Le ultime notizie dagli USA riportano di un episodio in cui un gatto avrebbe contagiato un altro gatto e un adolescente con una trasmissione intrafamiliare. In un secondo episodio, una persona che si è infettata in una fattoria sembra che abbia contagiato il proprio gatto. Il condizionale è ancora d’obbligo perché la notizia pubblicata in una tabella è rimasta poi non chiarita per la sospensione del bollettino MMWR (Morbidity and Mortality Weekly Report), bloccato per la prima volta nei sessant'anni della sua esistenza dall’ordine esecutivo del Presidente USA di congelamento dei fondi federali.
Insomma, una pandemia non è ancora inevitabile, ma certamente il rischio non è molto remoto.
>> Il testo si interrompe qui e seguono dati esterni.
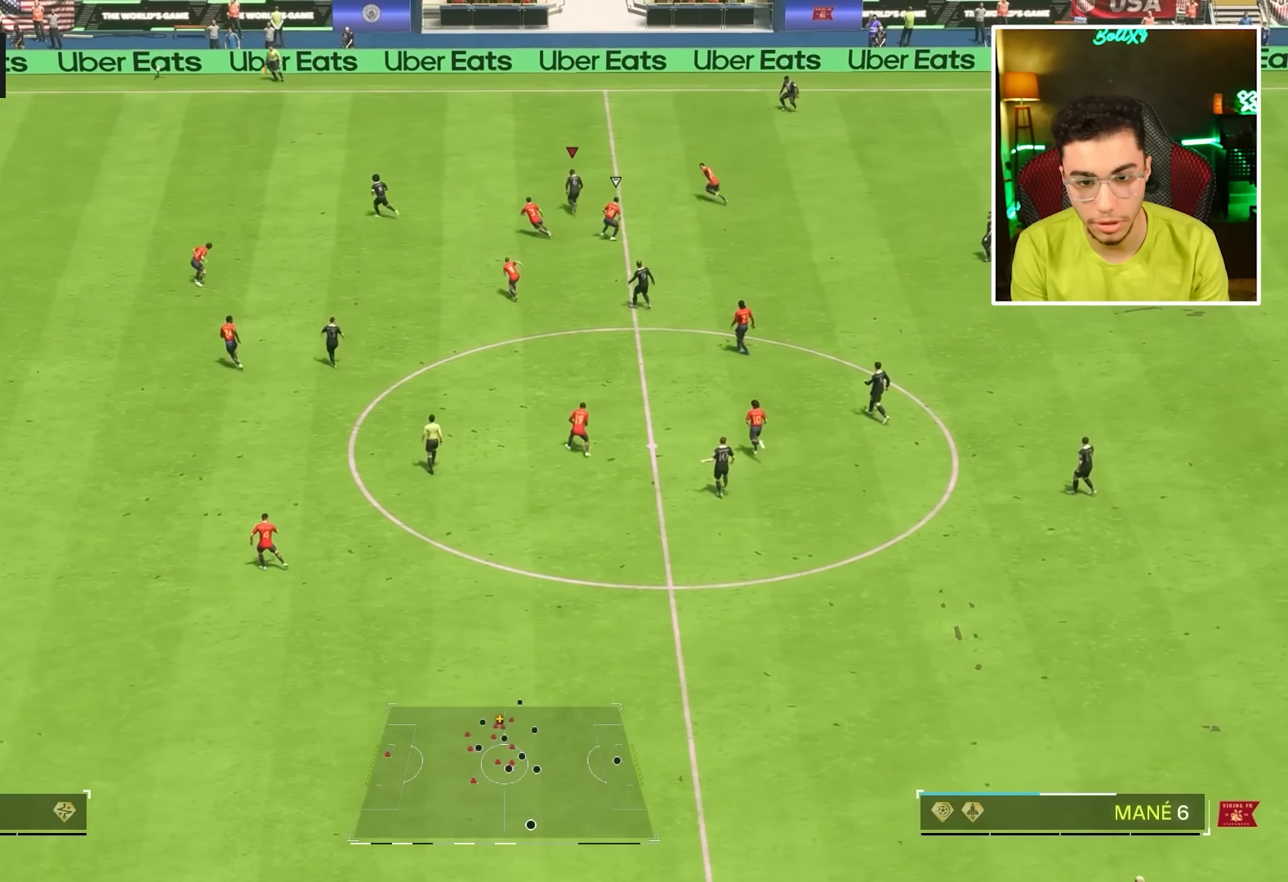
{"buttons": [], "left_stick": "left", "right_stick": "center", "events": [[267, "R1", "up"], [350, "TRIANGLE", "down"], [433, "TRIANGLE", "up"]]}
Non possiamo certo affermare di non essere stati avvisati. La domanda cruciale allora è: siamo preparati all’eventualità peggiore? I segnali sulla nostra capacità di reazione e risposta non sono molto rassicuranti. L’incapacità di arginare l’epidemia negli allevamenti di bovini in un paese industrializzato come gli Stati Uniti ci dà una misura delle difficoltà di intervento quando si passa dai polli ai mammiferi. Alcuni osservatori hanno identificato, come ostacoli a una risposta efficace, la difficoltà di effettuare i test diagnostici, i ritardi di comunicazioni, le linee guida inadeguate; tutti fattori che richiamano alla memoria i problemi della risposta a Covid-19. Questa volta non avremmo la scusa delle scarse conoscenze scientifiche sull’agente eziologico, studiato da secoli e osservato speciale da decadi, ma abbiamo costruito altri ostacoli agli interventi tempestivi.
Dalla pandemia di Covid-19 è aumentata (paradossalmente) la sfiducia nella vaccinazione ed è crollata la fiducia nelle istituzioni che dovrebbero orchestrare le risposte, il servizio sanitario è in grave affanno e i piani pandemici circolano solo nelle stanze dei pochissimi addetti ai lavori. Anche l’allarmismo continuo sui media, sollevato per qualsiasi virus circolante, contribuisce alla nostra assuefazione alle brutte notizie, che per sopravvivere siamo tentati di accantonare. Veicolare conoscenza e ristabilire la fiducia sono gli ingredienti essenziali per una risposta efficace alla pandemia prossima ventura.